There’s a number of ways to make a budget. You might sit down with your clients, plan out the next 12 months, draft a budget, and repeat this process once a year. If you’re looking for a way to get your clients timelier and more strategic information, consider helping them develop a rolling budget.
You might traditionally have met with your client in September to approve an annual budget covering January through December. To start developing a rolling budget plan, you want to meet with your client at the end of January (after one month of the budget period has passed) and have your client prepare an additional budget to add for the following January. Your client now has a 12-month budget covering February through next January. After each month passes, your client adds one more month of budgeted information to roll into an annual budget.

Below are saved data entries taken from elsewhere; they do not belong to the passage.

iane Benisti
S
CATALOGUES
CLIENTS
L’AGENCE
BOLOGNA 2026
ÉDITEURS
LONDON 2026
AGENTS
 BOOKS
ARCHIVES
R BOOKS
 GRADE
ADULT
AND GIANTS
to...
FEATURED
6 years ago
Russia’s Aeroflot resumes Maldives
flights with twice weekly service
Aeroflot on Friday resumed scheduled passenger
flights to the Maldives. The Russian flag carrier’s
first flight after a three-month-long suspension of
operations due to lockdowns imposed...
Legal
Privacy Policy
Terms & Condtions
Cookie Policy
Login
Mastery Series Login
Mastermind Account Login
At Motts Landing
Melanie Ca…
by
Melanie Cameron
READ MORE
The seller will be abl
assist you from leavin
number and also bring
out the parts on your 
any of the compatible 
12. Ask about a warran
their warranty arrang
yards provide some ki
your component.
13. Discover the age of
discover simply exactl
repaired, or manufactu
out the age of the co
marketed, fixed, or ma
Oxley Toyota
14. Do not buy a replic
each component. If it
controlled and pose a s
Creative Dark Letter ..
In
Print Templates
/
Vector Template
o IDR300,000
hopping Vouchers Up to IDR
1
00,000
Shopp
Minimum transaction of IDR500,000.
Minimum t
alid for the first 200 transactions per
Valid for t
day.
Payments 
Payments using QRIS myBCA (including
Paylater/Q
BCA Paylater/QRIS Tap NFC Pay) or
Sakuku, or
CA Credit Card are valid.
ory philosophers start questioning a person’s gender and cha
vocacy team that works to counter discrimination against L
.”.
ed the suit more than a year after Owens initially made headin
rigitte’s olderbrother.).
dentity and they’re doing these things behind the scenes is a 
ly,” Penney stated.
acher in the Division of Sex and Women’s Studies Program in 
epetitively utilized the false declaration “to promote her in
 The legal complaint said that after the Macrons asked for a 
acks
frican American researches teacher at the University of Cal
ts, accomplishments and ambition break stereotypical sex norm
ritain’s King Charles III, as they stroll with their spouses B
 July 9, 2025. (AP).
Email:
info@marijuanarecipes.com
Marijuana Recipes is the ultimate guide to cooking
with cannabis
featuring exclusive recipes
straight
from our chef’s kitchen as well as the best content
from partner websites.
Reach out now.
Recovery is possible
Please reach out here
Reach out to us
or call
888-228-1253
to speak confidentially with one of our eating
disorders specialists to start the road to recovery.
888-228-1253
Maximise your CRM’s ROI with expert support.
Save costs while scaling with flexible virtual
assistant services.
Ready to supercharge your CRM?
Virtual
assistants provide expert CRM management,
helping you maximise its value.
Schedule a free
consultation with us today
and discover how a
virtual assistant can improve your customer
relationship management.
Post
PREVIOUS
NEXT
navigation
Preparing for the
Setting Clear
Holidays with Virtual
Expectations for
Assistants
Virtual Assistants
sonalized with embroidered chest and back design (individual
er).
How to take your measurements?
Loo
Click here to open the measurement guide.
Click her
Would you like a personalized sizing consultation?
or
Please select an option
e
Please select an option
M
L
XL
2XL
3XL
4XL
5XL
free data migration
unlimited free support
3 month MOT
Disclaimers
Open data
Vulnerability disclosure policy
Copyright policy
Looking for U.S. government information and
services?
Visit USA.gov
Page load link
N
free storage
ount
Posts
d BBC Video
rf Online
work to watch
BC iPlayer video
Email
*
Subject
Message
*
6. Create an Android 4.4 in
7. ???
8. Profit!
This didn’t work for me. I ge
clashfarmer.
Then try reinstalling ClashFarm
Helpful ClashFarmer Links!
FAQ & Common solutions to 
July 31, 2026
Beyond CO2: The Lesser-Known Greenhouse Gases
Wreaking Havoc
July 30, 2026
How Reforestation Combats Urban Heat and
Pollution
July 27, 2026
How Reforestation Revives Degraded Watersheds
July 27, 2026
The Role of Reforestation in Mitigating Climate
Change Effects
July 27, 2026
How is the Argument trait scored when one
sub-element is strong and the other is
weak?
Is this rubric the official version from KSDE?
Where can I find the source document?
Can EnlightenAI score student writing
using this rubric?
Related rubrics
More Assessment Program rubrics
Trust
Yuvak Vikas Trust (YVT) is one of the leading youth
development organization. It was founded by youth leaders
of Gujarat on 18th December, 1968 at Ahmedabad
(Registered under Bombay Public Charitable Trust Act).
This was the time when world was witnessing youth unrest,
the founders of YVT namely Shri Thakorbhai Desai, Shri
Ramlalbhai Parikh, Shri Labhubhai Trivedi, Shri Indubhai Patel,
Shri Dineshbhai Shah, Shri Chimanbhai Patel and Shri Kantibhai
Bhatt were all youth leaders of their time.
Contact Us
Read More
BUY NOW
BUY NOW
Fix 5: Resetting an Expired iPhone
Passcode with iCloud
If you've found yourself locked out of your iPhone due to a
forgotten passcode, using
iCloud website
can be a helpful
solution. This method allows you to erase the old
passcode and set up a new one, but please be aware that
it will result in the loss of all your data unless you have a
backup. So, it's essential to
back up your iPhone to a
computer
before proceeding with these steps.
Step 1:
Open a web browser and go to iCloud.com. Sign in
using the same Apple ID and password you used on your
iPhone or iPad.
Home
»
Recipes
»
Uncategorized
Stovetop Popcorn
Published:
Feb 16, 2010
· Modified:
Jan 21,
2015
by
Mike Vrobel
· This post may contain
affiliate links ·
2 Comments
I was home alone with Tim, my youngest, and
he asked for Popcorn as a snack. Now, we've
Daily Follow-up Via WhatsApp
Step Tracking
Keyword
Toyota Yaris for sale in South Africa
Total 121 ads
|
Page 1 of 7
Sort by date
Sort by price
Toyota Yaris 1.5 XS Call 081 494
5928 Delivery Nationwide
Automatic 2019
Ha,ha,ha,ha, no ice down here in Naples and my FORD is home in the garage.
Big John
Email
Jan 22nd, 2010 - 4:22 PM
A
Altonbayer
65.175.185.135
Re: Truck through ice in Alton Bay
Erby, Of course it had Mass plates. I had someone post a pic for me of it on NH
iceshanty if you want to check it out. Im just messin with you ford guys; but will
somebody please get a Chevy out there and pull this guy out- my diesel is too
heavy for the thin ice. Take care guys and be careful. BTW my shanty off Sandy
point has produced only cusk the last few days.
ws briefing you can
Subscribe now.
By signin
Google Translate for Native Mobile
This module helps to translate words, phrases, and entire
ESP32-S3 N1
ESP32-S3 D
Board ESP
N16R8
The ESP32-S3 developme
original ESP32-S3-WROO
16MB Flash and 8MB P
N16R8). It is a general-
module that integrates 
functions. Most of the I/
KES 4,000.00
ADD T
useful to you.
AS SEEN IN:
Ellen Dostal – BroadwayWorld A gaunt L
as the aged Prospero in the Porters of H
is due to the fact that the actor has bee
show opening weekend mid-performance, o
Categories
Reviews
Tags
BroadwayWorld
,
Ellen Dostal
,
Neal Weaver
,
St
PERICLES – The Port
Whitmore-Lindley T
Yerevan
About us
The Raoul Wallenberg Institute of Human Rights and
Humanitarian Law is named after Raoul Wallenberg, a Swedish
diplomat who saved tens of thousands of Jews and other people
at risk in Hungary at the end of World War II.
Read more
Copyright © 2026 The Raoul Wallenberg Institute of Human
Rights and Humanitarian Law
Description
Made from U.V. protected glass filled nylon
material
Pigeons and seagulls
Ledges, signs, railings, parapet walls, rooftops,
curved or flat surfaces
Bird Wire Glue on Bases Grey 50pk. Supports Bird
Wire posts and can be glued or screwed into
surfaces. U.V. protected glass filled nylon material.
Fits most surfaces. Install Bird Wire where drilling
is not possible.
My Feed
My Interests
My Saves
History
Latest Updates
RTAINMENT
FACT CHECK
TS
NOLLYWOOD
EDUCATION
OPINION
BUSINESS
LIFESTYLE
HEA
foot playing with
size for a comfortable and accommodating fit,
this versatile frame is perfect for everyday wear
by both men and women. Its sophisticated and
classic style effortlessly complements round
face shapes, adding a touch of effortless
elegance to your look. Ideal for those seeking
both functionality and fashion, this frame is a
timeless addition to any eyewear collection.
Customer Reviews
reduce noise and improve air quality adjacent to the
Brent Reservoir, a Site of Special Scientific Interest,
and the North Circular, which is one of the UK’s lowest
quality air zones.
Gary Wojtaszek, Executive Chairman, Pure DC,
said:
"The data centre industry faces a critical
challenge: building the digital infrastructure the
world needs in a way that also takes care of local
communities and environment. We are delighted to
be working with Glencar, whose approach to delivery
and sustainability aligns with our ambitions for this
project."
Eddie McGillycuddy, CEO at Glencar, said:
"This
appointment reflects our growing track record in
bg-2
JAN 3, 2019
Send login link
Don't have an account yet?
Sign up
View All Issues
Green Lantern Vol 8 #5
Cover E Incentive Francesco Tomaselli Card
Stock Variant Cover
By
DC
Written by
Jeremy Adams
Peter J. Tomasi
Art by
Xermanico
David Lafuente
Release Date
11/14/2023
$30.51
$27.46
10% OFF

There’s a number of benefits to rolling budgets. Your clients will be more prepared and less likely to encounter business surprises. A rolling budget holds them more accountable because they’re forced to look at their budget every month. Although it takes more time to prepare, a rolling budget doesn’t leave your clients feeling the burden of preparing an annual budget all at one time.
A rolling budget also offers a way to make smarter business decisions. Traditional budgets may typically leave some of your client’s departments thinking they can spend more money at the end of the budget cycle out of fear they may lose this money next year. Under a rolling budget, there is no end, so your client’s staff is less likely to spend money just because they have it.
To use a rolling budget, your clients first need an annual budget. Then, help them stay accountable by adding incremental budgets for each period that passes. By always adding onto their original budget, your clients are in a position to be flexible and have a forward-looking plan.